Getting to know Masdar Institute

Three weeks have gone by since I arrived here, and the date that I head back to Brown is beginning to loom on the horizon. However, I have a lot to do before I leave- both in terms of people I have yet to talk to and biomaterials I have yet to study.

For the past week, the city has felt very empty since many people took a vacation after Ramadan ended. On top of that, towards the end of the week we ran out of the supplies necessary to run our experiments, and attempting to restock was a lesson in the young and perhaps overly bureaucratic infrastructure of this university. However, it is important to keep these critiques in perspective. I was recently told that when Masdar Institute first opened, it had to set its own restrictions on hazardous waste disposal since the UAE was so new to this kind of research that it did not provide any itself. A great reminder of how different this university is from the one I am familiar with- perhaps closer to a start up company than anything else in many ways!

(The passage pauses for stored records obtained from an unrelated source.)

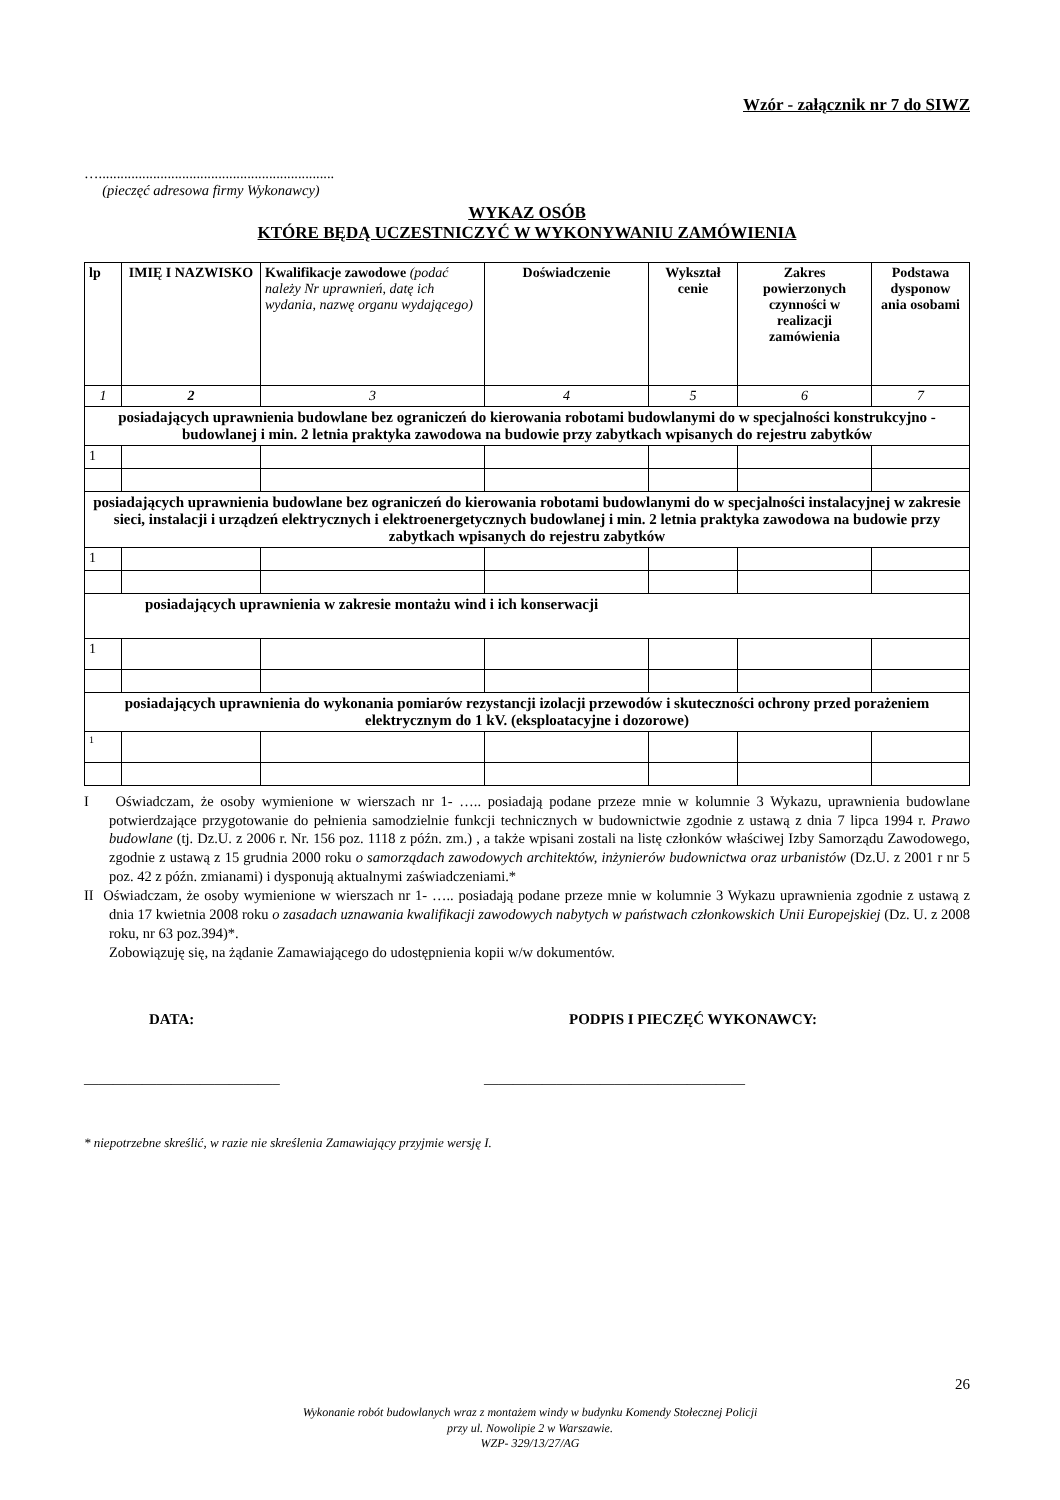Wzór - załącznik nr 7 do SIWZ
….................................................................
(pieczęć adresowa firmy Wykonawcy)
WYKAZ OSÓB
KTÓRE BĘDĄ UCZESTNICZYĆ W WYKONYWANIU ZAMÓWIENIA
| lp | IMIĘ I NAZWISKO | Kwalifikacje zawodowe (podać należy Nr uprawnień, datę ich wydania, nazwę organu wydającego) | Doświadczenie | Wykształ cenie | Zakres powierzonych czynności w realizacji zamówienia | Podstawa dysponow ania osobami |
| --- | --- | --- | --- | --- | --- | --- |
| 1 | 2 | 3 | 4 | 5 | 6 | 7 |
| posiadających uprawnienia budowlane bez ograniczeń do kierowania robotami budowlanymi do w specjalności konstrukcyjno - budowlanej i min. 2 letnia praktyka zawodowa na budowie przy zabytkach wpisanych do rejestru zabytków | | | | | | |
| 1 | | | | | | |
| posiadających uprawnienia budowlane bez ograniczeń do kierowania robotami budowlanymi do w specjalności instalacyjnej w zakresie sieci, instalacji i urządzeń elektrycznych i elektroenergetycznych budowlanej i min. 2 letnia praktyka zawodowa na budowie przy zabytkach wpisanych do rejestru zabytków | | | | | | |
| 1 | | | | | | |
| posiadających uprawnienia w zakresie montażu wind i ich konserwacji | | | | | | |
| 1 | | | | | | |
| posiadających uprawnienia do wykonania pomiarów rezystancji izolacji przewodów i skuteczności ochrony przed porażeniem elektrycznym do 1 kV. (eksploatacyjne i dozorowe) | | | | | | |
| 1 | | | | | | |
I Oświadczam, że osoby wymienione w wierszach nr 1- ….. posiadają podane przeze mnie w kolumnie 3 Wykazu, uprawnienia budowlane potwierdzające przygotowanie do pełnienia samodzielnie funkcji technicznych w budownictwie zgodnie z ustawą z dnia 7 lipca 1994 r. Prawo budowlane (tj. Dz.U. z 2006 r. Nr. 156 poz. 1118 z późn. zm.) , a także wpisani zostali na listę członków właściwej Izby Samorządu Zawodowego, zgodnie z ustawą z 15 grudnia 2000 roku o samorządach zawodowych architektów, inżynierów budownictwa oraz urbanistów (Dz.U. z 2001 r nr 5 poz. 42 z późn. zmianami) i dysponują aktualnymi zaświadczeniami.*
II Oświadczam, że osoby wymienione w wierszach nr 1- ….. posiadają podane przeze mnie w kolumnie 3 Wykazu uprawnienia zgodnie z ustawą z dnia 17 kwietnia 2008 roku o zasadach uznawania kwalifikacji zawodowych nabytych w państwach członkowskich Unii Europejskiej (Dz. U. z 2008 roku, nr 63 poz.394)*.
Zobowiązuję się, na żądanie Zamawiającego do udostępnienia kopii w/w dokumentów.
DATA: PODPIS I PIECZĘĆ WYKONAWCY:
___________________________ ____________________________________
* niepotrzebne skreślić, w razie nie skreślenia Zamawiający przyjmie wersję I.
26
Wykonanie robót budowlanych wraz z montażem windy w budynku Komendy Stołecznej Policji
przy ul. Nowolipie 2 w Warszawie.
WZP- 329/13/27/AG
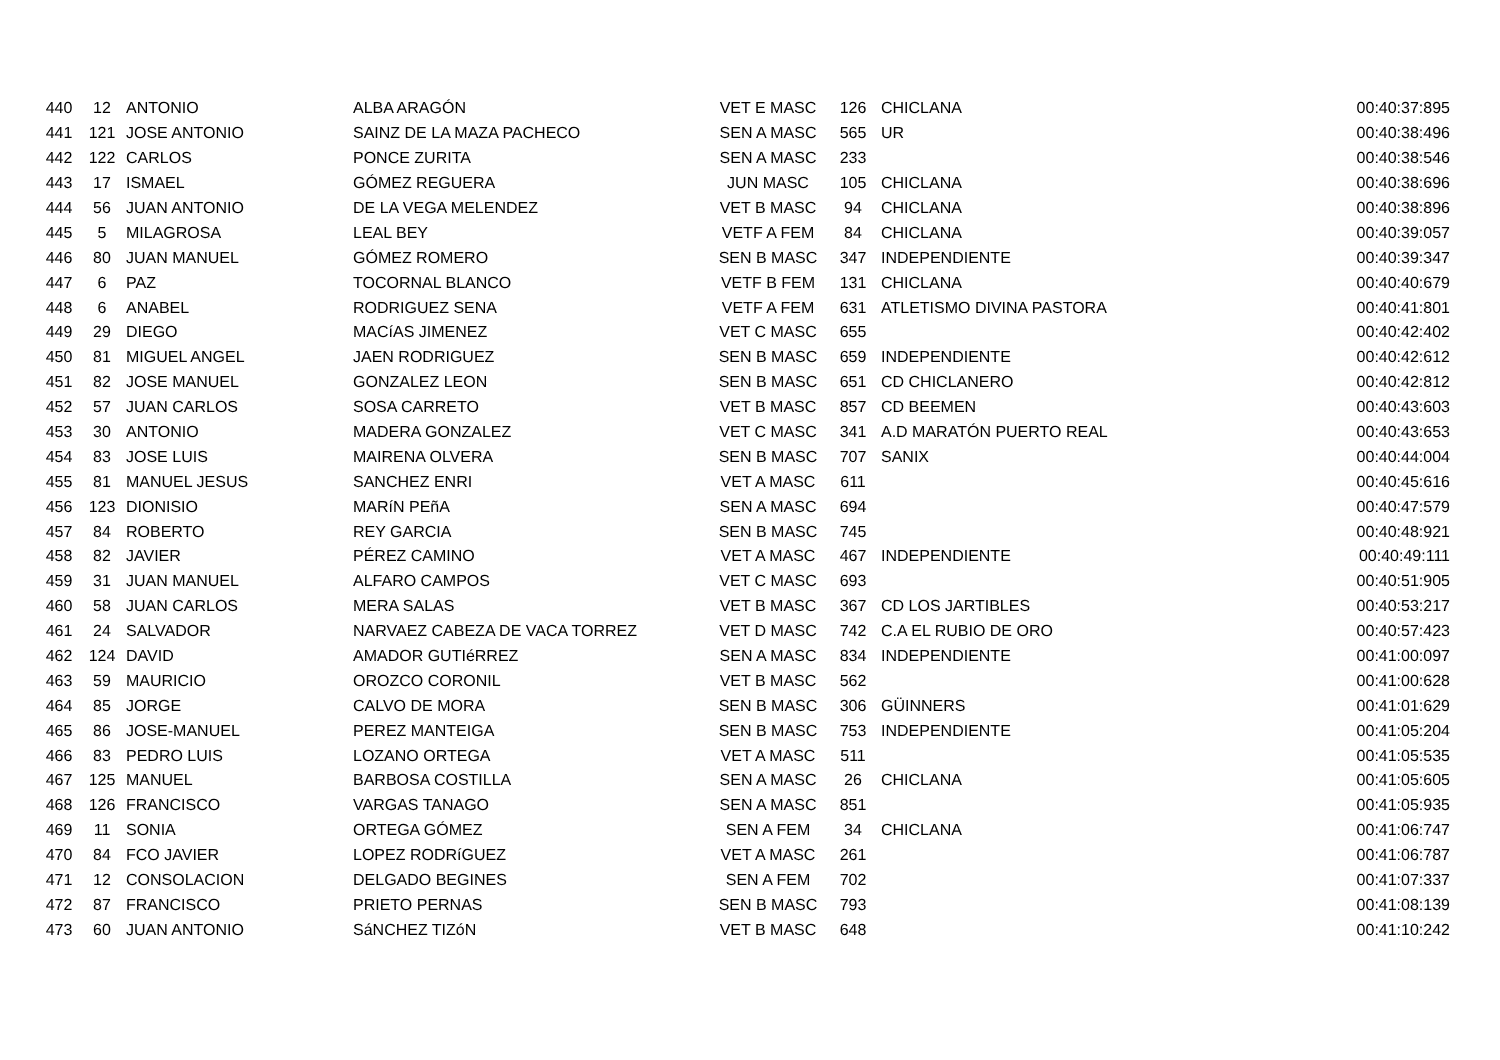| 440 | 12 | ANTONIO | ALBA ARAGÓN | VET E MASC | 126 | CHICLANA | 00:40:37:895 |
| 441 | 121 | JOSE ANTONIO | SAINZ DE LA MAZA PACHECO | SEN A MASC | 565 | UR | 00:40:38:496 |
| 442 | 122 | CARLOS | PONCE ZURITA | SEN A MASC | 233 | | 00:40:38:546 |
| 443 | 17 | ISMAEL | GÓMEZ REGUERA | JUN MASC | 105 | CHICLANA | 00:40:38:696 |
| 444 | 56 | JUAN ANTONIO | DE LA VEGA MELENDEZ | VET B MASC | 94 | CHICLANA | 00:40:38:896 |
| 445 | 5 | MILAGROSA | LEAL BEY | VETF A FEM | 84 | CHICLANA | 00:40:39:057 |
| 446 | 80 | JUAN MANUEL | GÓMEZ ROMERO | SEN B MASC | 347 | INDEPENDIENTE | 00:40:39:347 |
| 447 | 6 | PAZ | TOCORNAL BLANCO | VETF B FEM | 131 | CHICLANA | 00:40:40:679 |
| 448 | 6 | ANABEL | RODRIGUEZ SENA | VETF A FEM | 631 | ATLETISMO DIVINA PASTORA | 00:40:41:801 |
| 449 | 29 | DIEGO | MACíAS JIMENEZ | VET C MASC | 655 | | 00:40:42:402 |
| 450 | 81 | MIGUEL ANGEL | JAEN RODRIGUEZ | SEN B MASC | 659 | INDEPENDIENTE | 00:40:42:612 |
| 451 | 82 | JOSE MANUEL | GONZALEZ LEON | SEN B MASC | 651 | CD CHICLANERO | 00:40:42:812 |
| 452 | 57 | JUAN CARLOS | SOSA CARRETO | VET B MASC | 857 | CD BEEMEN | 00:40:43:603 |
| 453 | 30 | ANTONIO | MADERA GONZALEZ | VET C MASC | 341 | A.D MARATÓN PUERTO REAL | 00:40:43:653 |
| 454 | 83 | JOSE LUIS | MAIRENA OLVERA | SEN B MASC | 707 | SANIX | 00:40:44:004 |
| 455 | 81 | MANUEL JESUS | SANCHEZ ENRI | VET A MASC | 611 | | 00:40:45:616 |
| 456 | 123 | DIONISIO | MARíN PEñA | SEN A MASC | 694 | | 00:40:47:579 |
| 457 | 84 | ROBERTO | REY GARCIA | SEN B MASC | 745 | | 00:40:48:921 |
| 458 | 82 | JAVIER | PÉREZ CAMINO | VET A MASC | 467 | INDEPENDIENTE | 00:40:49:111 |
| 459 | 31 | JUAN MANUEL | ALFARO CAMPOS | VET C MASC | 693 | | 00:40:51:905 |
| 460 | 58 | JUAN CARLOS | MERA SALAS | VET B MASC | 367 | CD LOS JARTIBLES | 00:40:53:217 |
| 461 | 24 | SALVADOR | NARVAEZ CABEZA DE VACA TORREZ | VET D MASC | 742 | C.A EL RUBIO DE ORO | 00:40:57:423 |
| 462 | 124 | DAVID | AMADOR GUTIéRREZ | SEN A MASC | 834 | INDEPENDIENTE | 00:41:00:097 |
| 463 | 59 | MAURICIO | OROZCO CORONIL | VET B MASC | 562 | | 00:41:00:628 |
| 464 | 85 | JORGE | CALVO DE MORA | SEN B MASC | 306 | GÜINNERS | 00:41:01:629 |
| 465 | 86 | JOSE-MANUEL | PEREZ MANTEIGA | SEN B MASC | 753 | INDEPENDIENTE | 00:41:05:204 |
| 466 | 83 | PEDRO LUIS | LOZANO ORTEGA | VET A MASC | 511 | | 00:41:05:535 |
| 467 | 125 | MANUEL | BARBOSA COSTILLA | SEN A MASC | 26 | CHICLANA | 00:41:05:605 |
| 468 | 126 | FRANCISCO | VARGAS TANAGO | SEN A MASC | 851 | | 00:41:05:935 |
| 469 | 11 | SONIA | ORTEGA GÓMEZ | SEN A FEM | 34 | CHICLANA | 00:41:06:747 |
| 470 | 84 | FCO JAVIER | LOPEZ RODRíGUEZ | VET A MASC | 261 | | 00:41:06:787 |
| 471 | 12 | CONSOLACION | DELGADO BEGINES | SEN A FEM | 702 | | 00:41:07:337 |
| 472 | 87 | FRANCISCO | PRIETO PERNAS | SEN B MASC | 793 | | 00:41:08:139 |
| 473 | 60 | JUAN ANTONIO | SáNCHEZ TIZóN | VET B MASC | 648 | | 00:41:10:242 |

The most striking difference, especially for me since I come from a physics background, is the lack of basic science taught and investigated here. This institute is looking for new technologies, and it wants them fast, which is the basis of their engineering-only curriculum. Although I am obviously biased, I am skeptical of the idea that it is possible to create applications for knowledge without first mastering the theoretical foundation of that knowledge. Masdar Institute has taken a bet that it is not necessary.

Now the supplies drama has been resolved, and we begin this week with many new faces around campus and many new tips to use in our atomic force microscope! The lull in research activities gave me a chance to talk to many of the professors and administrators here, for which I am grateful. The people here took a risk when they accepted a job at a university that did not yet exist, and I think because of that, all of the faculty that I have talked to have very interesting and well-thought out opinions. The end of this week leaves me feeling more optimistic about the ultimate fate of the city project.